Why was affordable health care coverage for American children unnecessarily given the run-around for so long and at what price? This political holdout had hard and soft dollar costs that we cannot recoup – money that could have been better spent on care for our children, but instead, it ended up in waste and allowed for interruptions in care.
Let’s take a look:
-The potential cost to shut down and freeze the Virginia CHIP Program in December: $300,000. Understand that VA, AL, CO & UT were facing a 1/31/18 shut down and they needed a minimum of 6 weeks to get systems set for a shutdown.
-Even with funding being secured, as late as December 27, Carolyn Engelhard, Associate Professor at the University of VA School of Medicine said it could cost Billions.
-VA, unsure of funding, paid $23,000 to send out letters notifying CHIP participants they may have to roll back coverage.
-Connecticut and Colorado sent out letters as well, assuming it cost them approximately the same as Virginia, that’s another $46,000 wasted.
Virginia is quite transparent with their public health spending records. Looking at the cost of a well visit for a child based in 2015 ($117) and if we increased it by 20% since the data is 3 years old, – we’ll assume that today the same well visit today would cost $141.
Let’s keep it simple – those warning letters and the potential system slow down cost $323,000 in Virginia. This same money could have been used to fund ~2,290 well-child visits.

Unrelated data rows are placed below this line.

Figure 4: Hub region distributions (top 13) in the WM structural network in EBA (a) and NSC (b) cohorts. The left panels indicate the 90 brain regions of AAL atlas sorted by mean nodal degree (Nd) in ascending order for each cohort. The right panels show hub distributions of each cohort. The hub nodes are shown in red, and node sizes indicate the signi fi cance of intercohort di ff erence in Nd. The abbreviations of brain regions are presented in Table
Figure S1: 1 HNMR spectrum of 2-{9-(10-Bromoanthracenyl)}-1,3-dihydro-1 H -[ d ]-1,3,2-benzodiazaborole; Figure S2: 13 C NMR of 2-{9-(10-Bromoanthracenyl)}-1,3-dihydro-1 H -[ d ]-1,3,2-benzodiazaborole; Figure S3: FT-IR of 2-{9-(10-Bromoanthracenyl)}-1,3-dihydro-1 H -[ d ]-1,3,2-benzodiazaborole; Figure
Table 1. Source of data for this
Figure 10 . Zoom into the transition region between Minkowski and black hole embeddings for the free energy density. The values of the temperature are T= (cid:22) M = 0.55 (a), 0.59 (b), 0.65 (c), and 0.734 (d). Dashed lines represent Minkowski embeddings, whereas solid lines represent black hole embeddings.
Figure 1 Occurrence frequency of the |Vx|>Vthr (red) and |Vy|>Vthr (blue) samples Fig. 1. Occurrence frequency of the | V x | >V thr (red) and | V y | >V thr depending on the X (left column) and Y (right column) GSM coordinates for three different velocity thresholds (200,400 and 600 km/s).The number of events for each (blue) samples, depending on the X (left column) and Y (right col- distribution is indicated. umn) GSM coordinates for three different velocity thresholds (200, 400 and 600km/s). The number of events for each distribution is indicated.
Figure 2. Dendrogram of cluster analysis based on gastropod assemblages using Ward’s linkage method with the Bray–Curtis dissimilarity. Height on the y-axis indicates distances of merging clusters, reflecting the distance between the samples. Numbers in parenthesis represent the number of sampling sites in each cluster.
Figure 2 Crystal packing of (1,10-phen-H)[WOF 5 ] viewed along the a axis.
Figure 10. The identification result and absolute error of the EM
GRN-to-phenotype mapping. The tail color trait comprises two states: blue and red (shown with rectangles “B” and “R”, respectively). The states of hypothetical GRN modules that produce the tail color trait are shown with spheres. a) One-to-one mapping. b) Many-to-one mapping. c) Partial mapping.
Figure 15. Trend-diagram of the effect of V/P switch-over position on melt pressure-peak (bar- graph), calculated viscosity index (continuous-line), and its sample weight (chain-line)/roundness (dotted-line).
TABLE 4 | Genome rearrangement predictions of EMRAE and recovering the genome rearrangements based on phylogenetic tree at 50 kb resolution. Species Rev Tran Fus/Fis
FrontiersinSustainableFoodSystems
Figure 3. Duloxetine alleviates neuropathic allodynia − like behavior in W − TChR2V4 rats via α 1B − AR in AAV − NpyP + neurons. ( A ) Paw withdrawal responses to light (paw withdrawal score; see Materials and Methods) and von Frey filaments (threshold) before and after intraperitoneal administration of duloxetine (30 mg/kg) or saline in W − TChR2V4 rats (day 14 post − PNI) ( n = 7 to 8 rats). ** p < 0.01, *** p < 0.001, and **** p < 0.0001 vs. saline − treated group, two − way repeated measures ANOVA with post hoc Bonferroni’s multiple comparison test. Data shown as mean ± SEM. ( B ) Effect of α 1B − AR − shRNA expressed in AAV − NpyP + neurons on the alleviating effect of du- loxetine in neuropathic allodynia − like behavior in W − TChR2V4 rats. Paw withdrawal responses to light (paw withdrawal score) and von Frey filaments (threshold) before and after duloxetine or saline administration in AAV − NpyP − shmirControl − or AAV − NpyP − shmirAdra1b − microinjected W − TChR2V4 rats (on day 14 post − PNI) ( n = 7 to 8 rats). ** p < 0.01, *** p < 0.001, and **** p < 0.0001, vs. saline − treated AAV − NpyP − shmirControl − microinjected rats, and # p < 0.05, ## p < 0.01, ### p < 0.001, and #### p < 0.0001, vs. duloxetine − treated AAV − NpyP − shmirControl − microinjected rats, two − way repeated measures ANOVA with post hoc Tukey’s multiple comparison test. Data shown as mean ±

New communications will be sent to CHIP participants that were affected (another $23k). New procedures and policies will be drafted to prevent this from happening in the future. At the end of the day, we will hear that the children were taken care of, but undeniably this whole debacle was not fiscally responsible, nor pursued with any compassion toward American families that were affected. These families will remember the stress and uncertainty of this debacle for years to come. Once a strong, functioning, and reliable government program, CHIP is now perceived as vulnerable.
From a bird’s eye view, the CHIP funding delay should be remembered as a giant waste of our tax dollars and government spending. Isn’t the goal supposed to be curbing government waste and spending? And shouldn’t we want to ensure that those at risk are protected?
In 2018, isn’t THIS something we can all stand together on?